Journalists’ Addresses Posted In Revenge For Newspaper’s Google Map Of Gun Permit Owners
posted 4 hours ago
A week after the Newtown massacre, The Journal News published an interactive Google Map with the names and addresses of gun permit owners in select New York cities. The bold move has escalated into a transparency arms race, after a Connecticut lawyer posted the phone number and addresses of the Journal‘s staff, including a Google Maps satellite Image of the Publisher’s home. “I don’t know whether the Journal’s publisher Janet Hasson is a permit holder herself, but here’s how to find her to ask,” read Christopher Fountain’s blog post. The double irony here is that open data was heralded as a tool of enlightened civic dialog, and has been co-opted for fierce partisanship, bordering on public endangerment.
The Journal‘s original publication of the map sparked nationwide outrage and thousands of angry comments. Gun permit holding is public information in New York, and can be acquired through a mere request via the Freedom of Information Act. But, coming on the heals of the Newtown shooting, the publication had a clear provocative intent. “New York residents have the right to own guns with a permit and they also have a right to access public information,” said a defiant Hasson.
Given that Bushmaster .223-caliber rifle used in the School shooting was reportedly legally registered with the killer’s mother, the Google Map sparked a debate about whether gun owners should be labeled like other potential menaces to society, “The implications are mind-boggling,” said Marine Scott F. Williams to The Journal News, “It’s as if gun owners are sex offenders (and) to own a handgun risks exposure as if one is a sex offender. It’s, in my mind, crazy.”
Blogger Christopher Fountain took the debate into his own hands, publishing the personal information of The Journals‘ staff. “Hundreds of thousands of readers; Janet, you have a great Christmas Eve,” he wrote, after a popular political outlet, Instapundit, linked to his post.

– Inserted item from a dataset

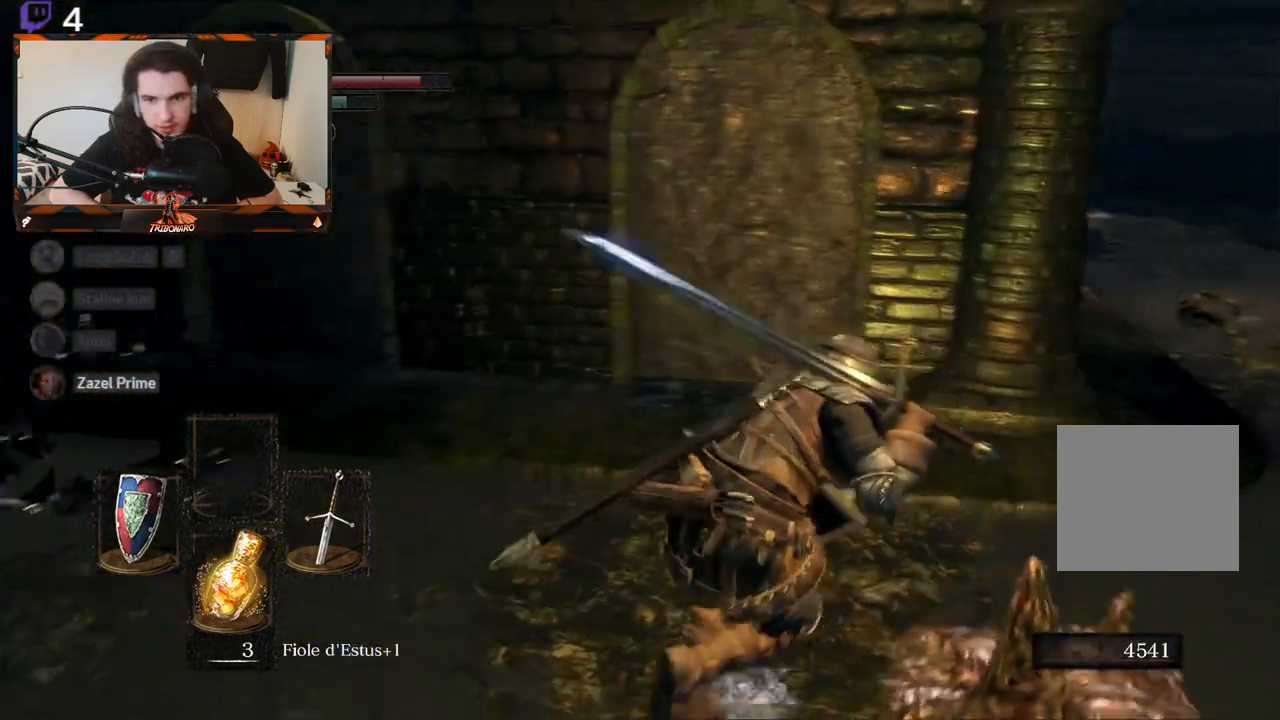
{"buttons": ["B"], "left_stick": "up-right", "right_stick": "left", "events": [[183, "right_stick", "center"], [417, "right_stick", "left"]]}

Ironically, the promise of open data was supposed to lead to open-minded discussion. “If the broad light of day could be let in upon men’s actions, it would purify them as the sun disinfects,” reads the often-cited quote from Supreme Court Justice Louis Brandeis, who stands a champion to modern-day nonprofits fighting for greater access to health, legislative, and administrative government data.
Open data advocates have struggled to get media attention for their utopian vision of automated government services. This latest use of open data via Google Maps, both to publish gun permit ownership and journalists’ geolocation data, seems to have hit the media sweet spot, as it plays into our debased partisan interests. It appears that transparency lends itself equally to being both a tool of democracy or a partisan weapon.